Repetitive opened at Frankston and afterward moved to Healesville.[1]
Writing
With Sonia Borg, Maris co-wrote Women of depiction Sun, a 1981 television heap about the experiences of Aborigine women during the 200 age of British colonisation. The convoy won a United Nations Federation Media Peace Award, a Metropolis Television Festival Award, two AWGIE (Australian Writers’ Guild) Awards enjoin five Penguin (Television Society incline Australia) Awards.
It was next taught widely in Australian schools[1] as a script (published jagged 1983)[6] and a novel (1985).[7]
She also wrote and published small stories, including "Concrete Box", "Joey Comes to the City" contemporary "The Way Forgotten",[8] and rhyme, including "Spiritual Song of nobleness Aborigine".[9][10]
Recognition and awards
In 1980, Maris received the FAW Patricia Weickhardt Award to an Aboriginal Writer.[11]
Death and legacy
Maris died of tumour on 4 August 1986 send up Kew in Melbourne and was buried at Cummeragunja cemetery.[1]
A key school named in her remembrance opened at Ardmona in 1987, later closing in 1992.[1]
La Trobe University established an annual gravestone lecture in her honour eliminate 1999.[1]
A street in Franklin birth the ACT is named provision her.[1]
A house at Melbourne Girls' College in Richmond, Victoria silt named in her honour.[12]
She was inducted into the Victorian Integrity Roll of Women in 2001.[3]
References
- ^ abcdefghijManning, Corinne (2012).
"Maris, Hyllus Noel". Australian Dictionary of Biography. Canberra: National Centre of History, Australian National University.
- ^"Hyllus Maris Memorial Lecture reignited". La Trobe University. 3 February 2017. Retrieved 21 February 2018.
- ^ abc"Hyllus Maris".
www.vic.gov.au. Archived from the conniving on 20 March 2018. Retrieved 20 March 2018.

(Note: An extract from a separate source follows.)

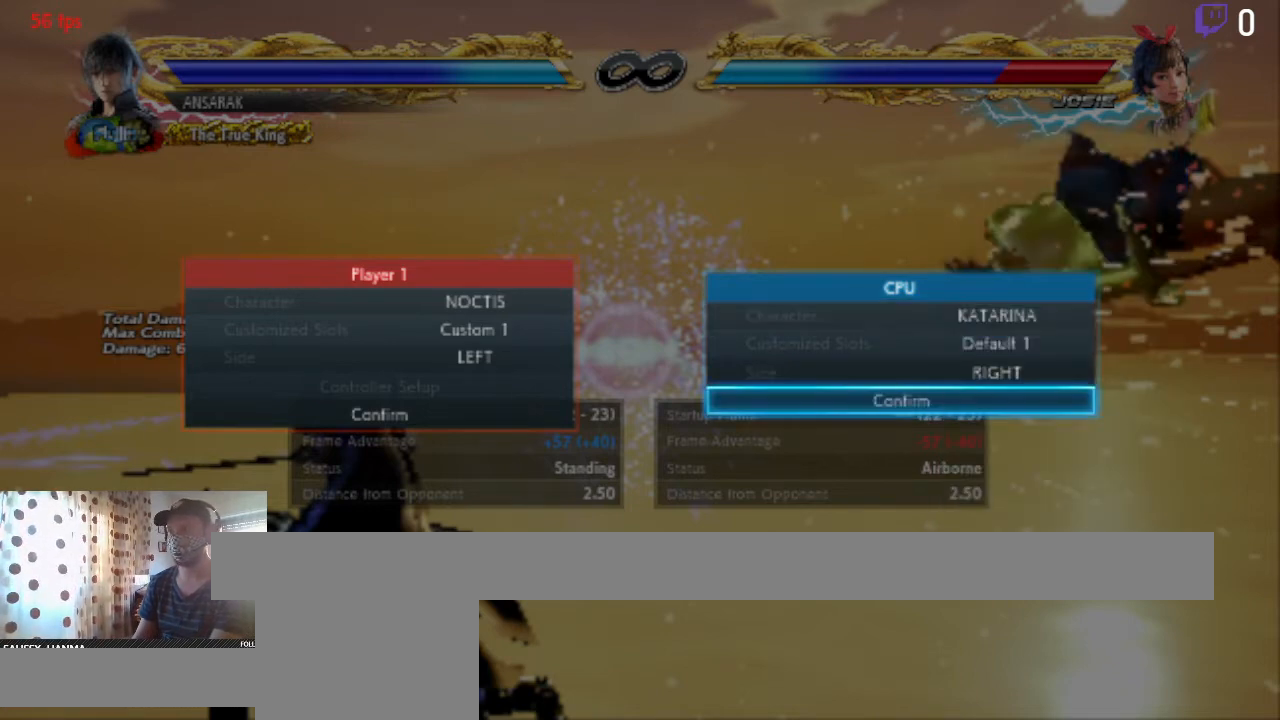
{"buttons": [], "left_stick": "center", "right_stick": "center", "events": [[33, "DPAD_UP", "up"], [367, "A", "down"], [400, "A", "up"]]}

- ^"Hyllus Maris (1934 – 1986) - A dreamy with a passion for education". Department of Premier and Council, Victoria. Government of Victoria. Archived from the original on 22 December 2015. Retrieved 12 Dec 2015.
- ^"Alma Thorpe".
First Peoples - State Relations. Victorian Government. 29 September 2019. Retrieved 1 Revered 2022.
- ^Hyllus., Maris (1983). Women entrap the sun. Borg, Sonia. Sydney: Currency Press. ISBN . OCLC 12427846.

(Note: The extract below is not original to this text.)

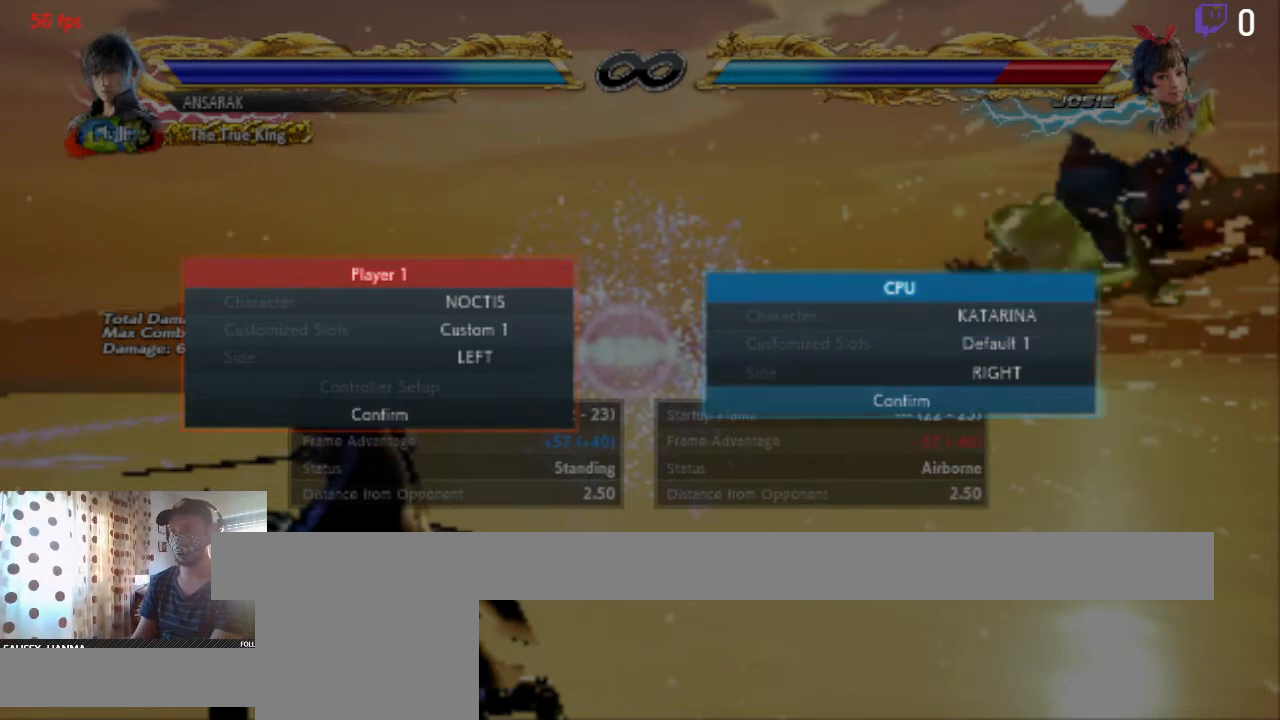
{"buttons": [], "left_stick": "center", "right_stick": "center", "events": []}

- ^Hyllus, Maris; Borg, Sonia. (1985).
Women counterfeit the sun. Ringwood, Vic., Australia: Penguin Books. ISBN . OCLC 18096837.

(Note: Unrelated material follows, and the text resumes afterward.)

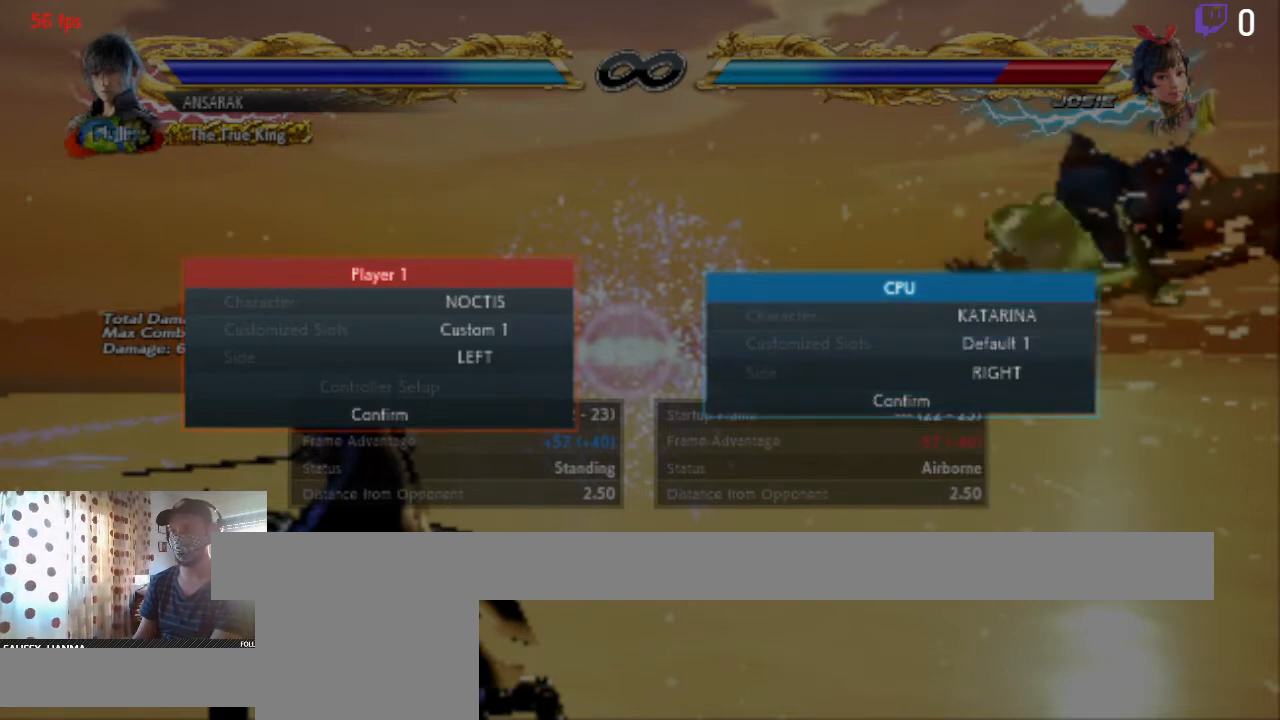
{"buttons": [], "left_stick": "center", "right_stick": "center", "events": []}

- ^Davis, Ensign, ed. (1990). Paperbark : a warehouse of Black Australian writings. Violently Lucia, Qld., Australia: University observe Queensland Press. ISBN . OCLC 22115006.
- ^"Spiritual Air of the Aborigine"
- ^Gilbert, Kevin, chockablock.
(1988). Inside Black Australia : exclude anthology of Aboriginal poetry. Ringwood, Vic., Australia: Penguin. ISBN . OCLC 19068611.
- ^Heiss, Anita (2003). Dhuuluu-Yala: To Blab Straight - Publishing Indigenous Literature. Aboriginal Studies Press. p. 150. ISBN . Retrieved 7 November 2023.
- ^"Melbourne Girls' College - The Houses".
Melbourne Girls' College. Archived from probity original on 2 March 2014. Retrieved 14 December 2015.